- EXERCISE AIM
The task calls for each record to be given again unchanged, minus any pictures.

Segment Start: EXCERPTED DATA

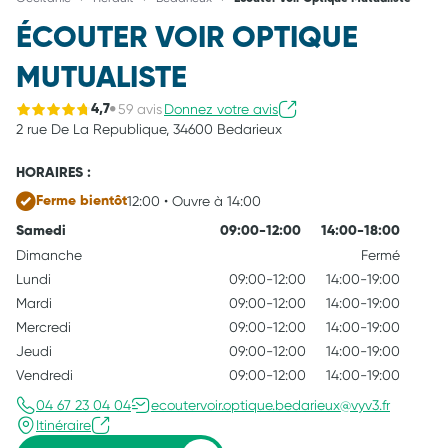
ÉCOUTER VOIR OPTIQUE
MUTUALISTE
59 avis
Donnez votre avis
4,7
2 rue De La Republique,
34600 Bedarieux
HORAIRES :
12:00 • Ouvre à 14:00
Ferme bientôt
Samedi
09:00-12:00
14:00-18:00
Dimanche
Fermé
Lundi
09:00-12:00
14:00-19:00
Mardi
09:00-12:00
14:00-19:00
Mercredi
09:00-12:00
14:00-19:00
Jeudi
09:00-12:00
14:00-19:00
Vendredi
09:00-12:00
14:00-19:00
04 67 23 04 04
ecoutervoir.optique.bedarieux@vyv3.fr
Itinéraire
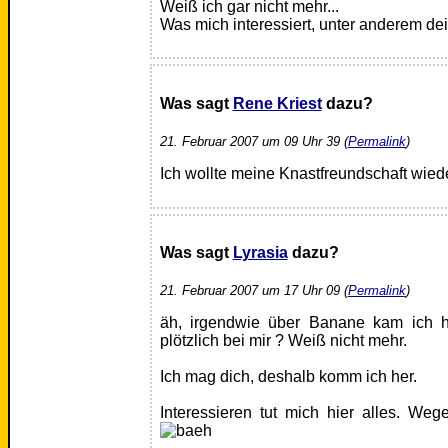
Weiß ich gar nicht mehr...
Was mich interessiert, unter anderem d
Was sagt
Rene Kriest
dazu?
21. Februar 2007 um 09 Uhr 39 (
Permalink
)
Ich wollte meine Knastfreundschaft wie
Was sagt
Lyrasia
dazu?
21. Februar 2007 um 17 Uhr 09 (
Permalink
)
äh, irgendwie über Banane kam ich 
plötzlich bei mir ? Weiß nicht mehr.
Ich mag dich, deshalb komm ich her.
Interessieren tut mich hier alles. We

Segment End: EXCERPTED DATA

- EXERCISE RESPONSE
ÉCOUTER VOIR OPTIQUE
MUTUALISTE
59 avis
Donnez votre avis
4,7
2 rue De La Republique,
34600 Bedarieux
HORAIRES :
12:00 • Ouvre à 14:00
Ferme bientôt
Samedi
09:00-12:00
14:00-18:00
Dimanche
Fermé
Lundi
09:00-12:00
14:00-19:00
Mardi
09:00-12:00
14:00-19:00
Mercredi
09:00-12:00
14:00-19:00
Jeudi
09:00-12:00
14:00-19:00
Vendredi
09:00-12:00
14:00-19:00
04 67 23 04 04
ecoutervoir.optique.bedarieux@vyv3.fr
Itinéraire
Weiß ich gar nicht mehr...
Was mich interessiert, unter anderem d
Was sagt
Rene Kriest
dazu?
21. Februar 2007 um 09 Uhr 39 (
Permalink
)
Ich wollte meine Knastfreundschaft wie
Was sagt
Lyrasia
dazu?
21. Februar 2007 um 17 Uhr 09 (
Permalink
)
äh, irgendwie über Banane kam ich 
plötzlich bei mir ? Weiß nicht mehr.
Ich mag dich, deshalb komm ich her.
Interessieren tut mich hier alles. We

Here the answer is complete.